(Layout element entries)
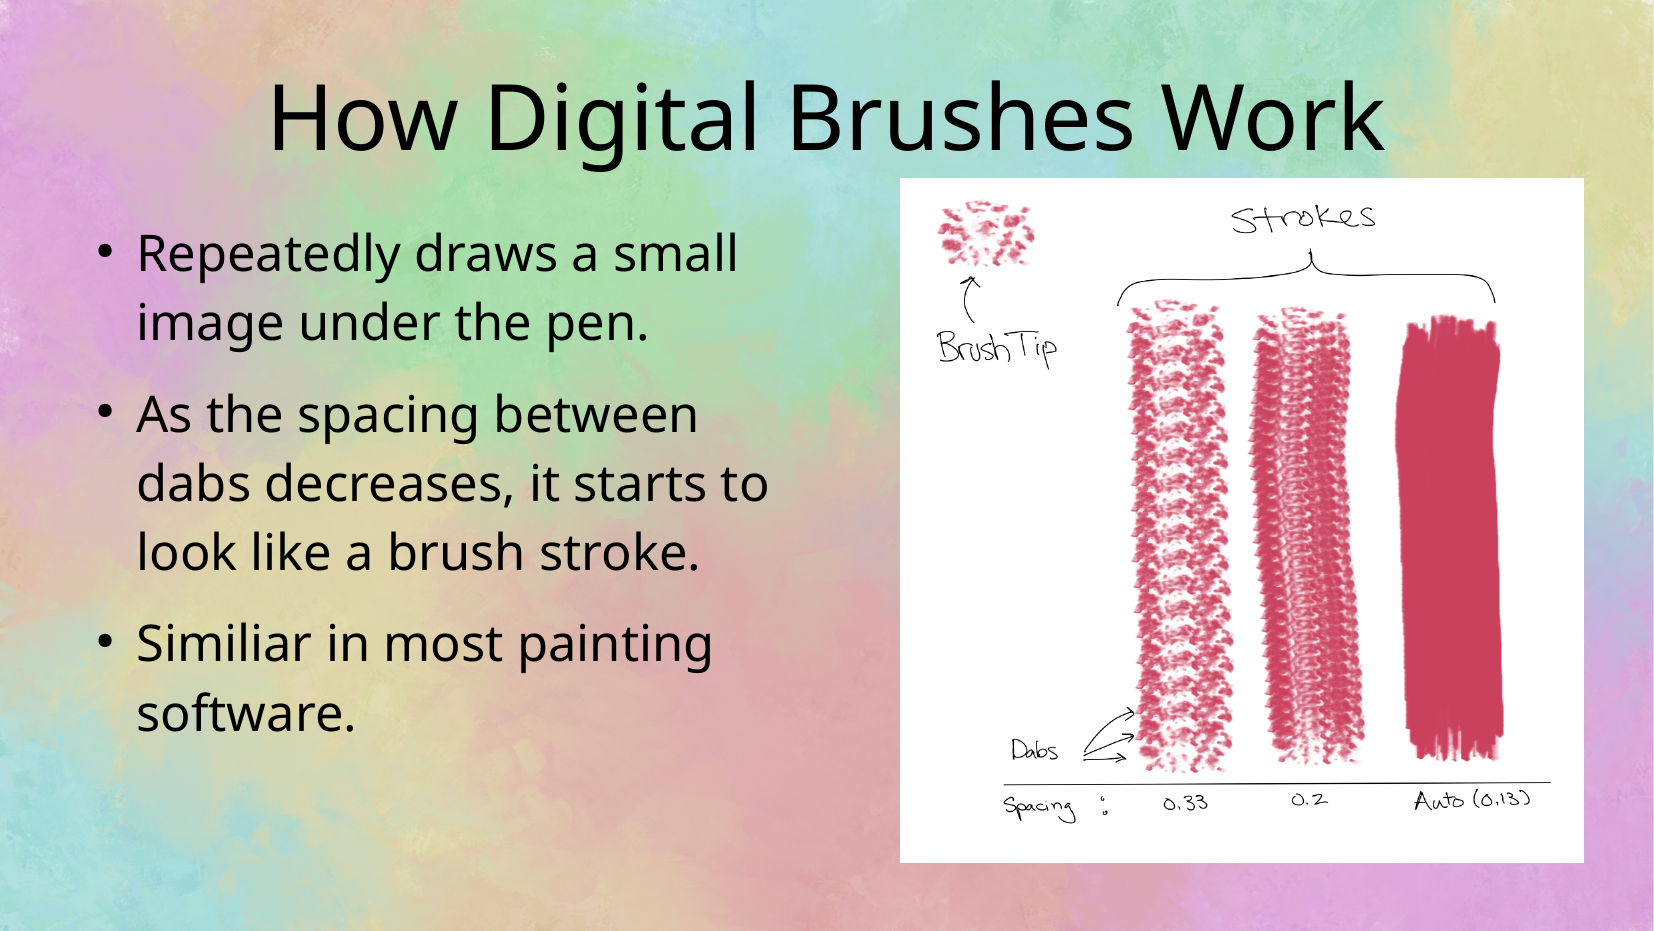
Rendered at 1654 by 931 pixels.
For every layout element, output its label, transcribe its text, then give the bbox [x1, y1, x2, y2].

list Repeatedly draws a small image under the pen. As the spacing between dabs decreases, it starts to look like a brush stroke. Similiar in most painting software. [82, 217, 809, 758]
picture [0, 0, 1654, 931]
title How Digital Brushes Work [82, 31, 1571, 199]
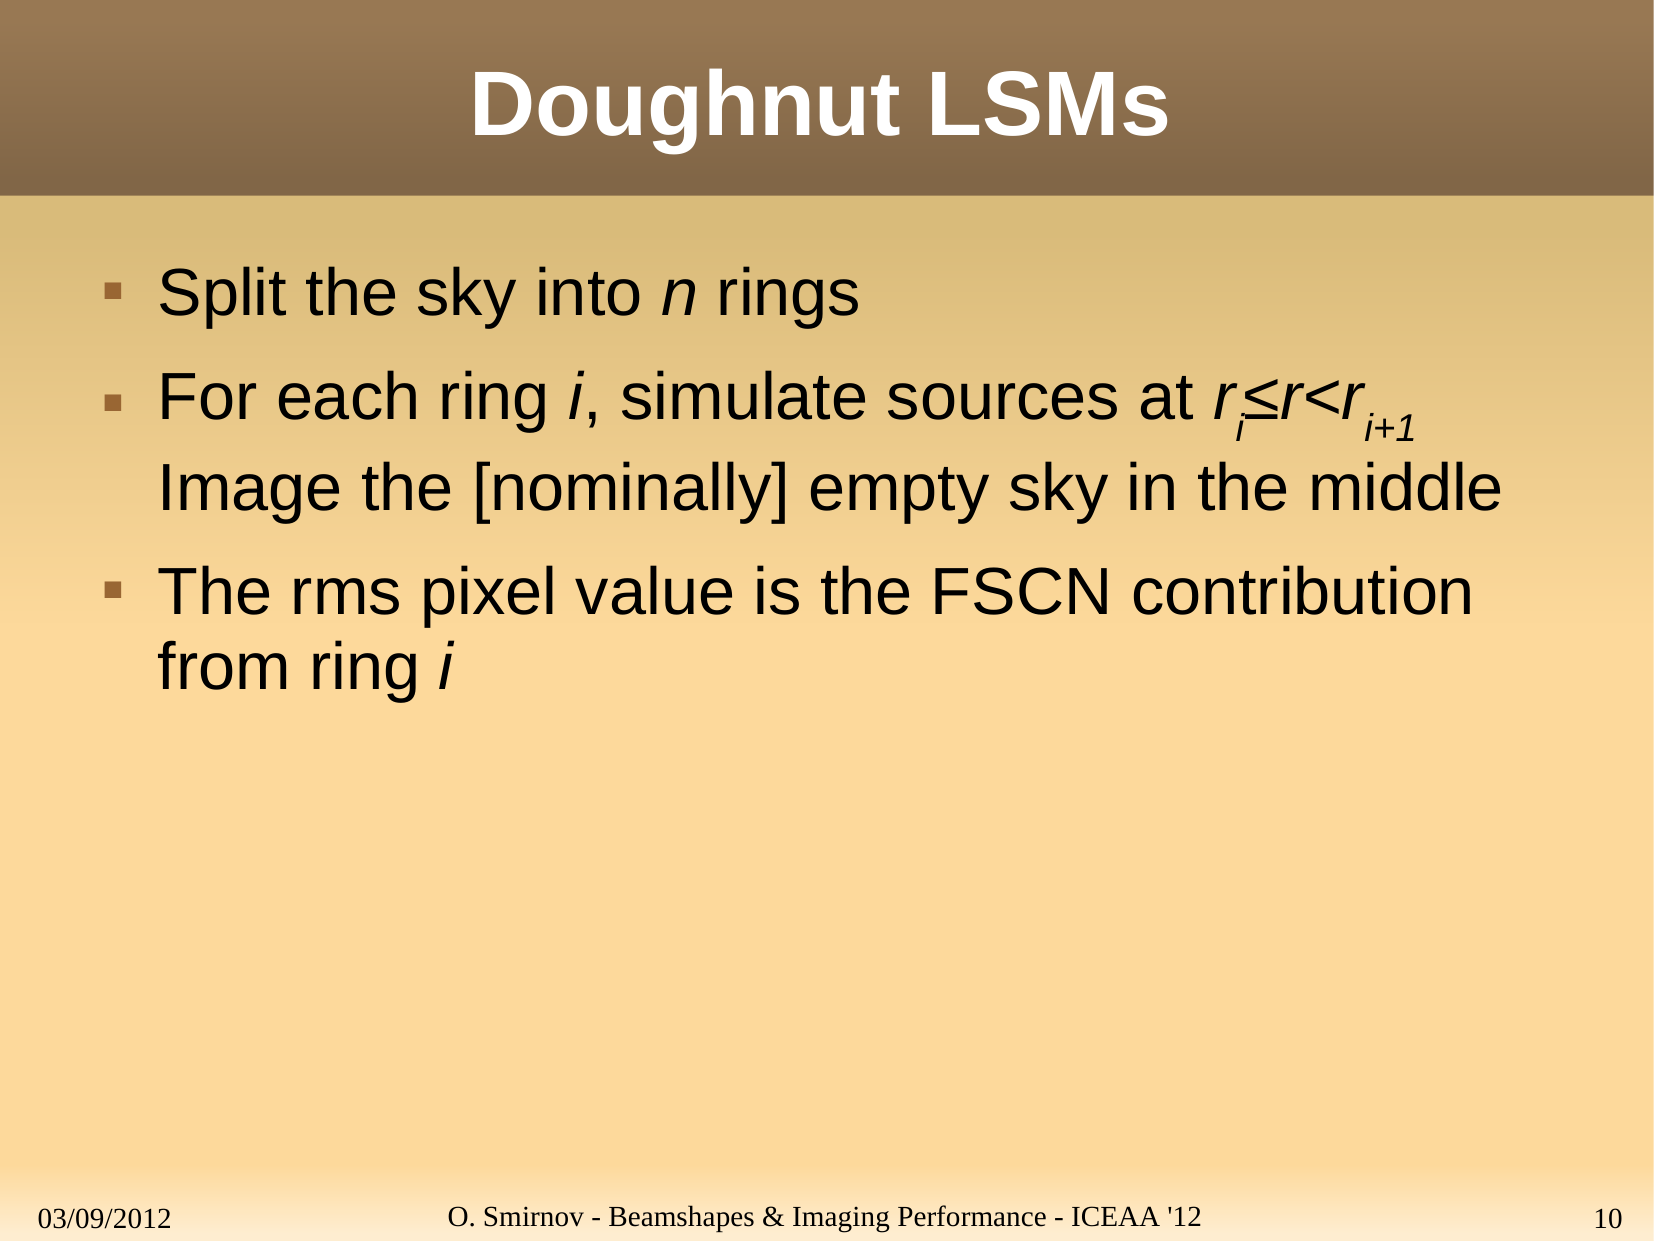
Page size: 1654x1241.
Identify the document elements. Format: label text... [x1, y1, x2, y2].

title Doughnut LSMs [76, 0, 1565, 208]
list Split the sky into n rings For each ring i, simulate sources at ri≤r<ri+1 Image the [nominally] empty sky in the middle The rms pixel value is the FSCN contribution from ring i [86, 255, 1576, 1074]
picture [0, 0, 1654, 1241]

Directions - Convert the lines of all the entries above into a single numbered list. Skip the blank lines and leave out the pictures.

Written solution -
1. Rendered at 1654 by 931 pixels.
2. For every layout element, output its label, transcribe its text, then give the bbox [x1, y1, x2, y2].
3. list Repeatedly draws a small image under the pen. As the spacing between dabs decreases, it starts to look like a brush stroke. Similiar in most painting software. [82, 217, 809, 758]
4. picture [0, 0, 1654, 931]
5. title How Digital Brushes Work [82, 31, 1571, 199]
6. Page size: 1654x1241.
7. Identify the document elements. Format: label text... [x1, y1, x2, y2].
8. title Doughnut LSMs [76, 0, 1565, 208]
9. list Split the sky into n rings For each ring i, simulate sources at ri≤r<ri+1 Image the [nominally] empty sky in the middle The rms pixel value is the FSCN contribution from ring i [86, 255, 1576, 1074]
10. picture [0, 0, 1654, 1241]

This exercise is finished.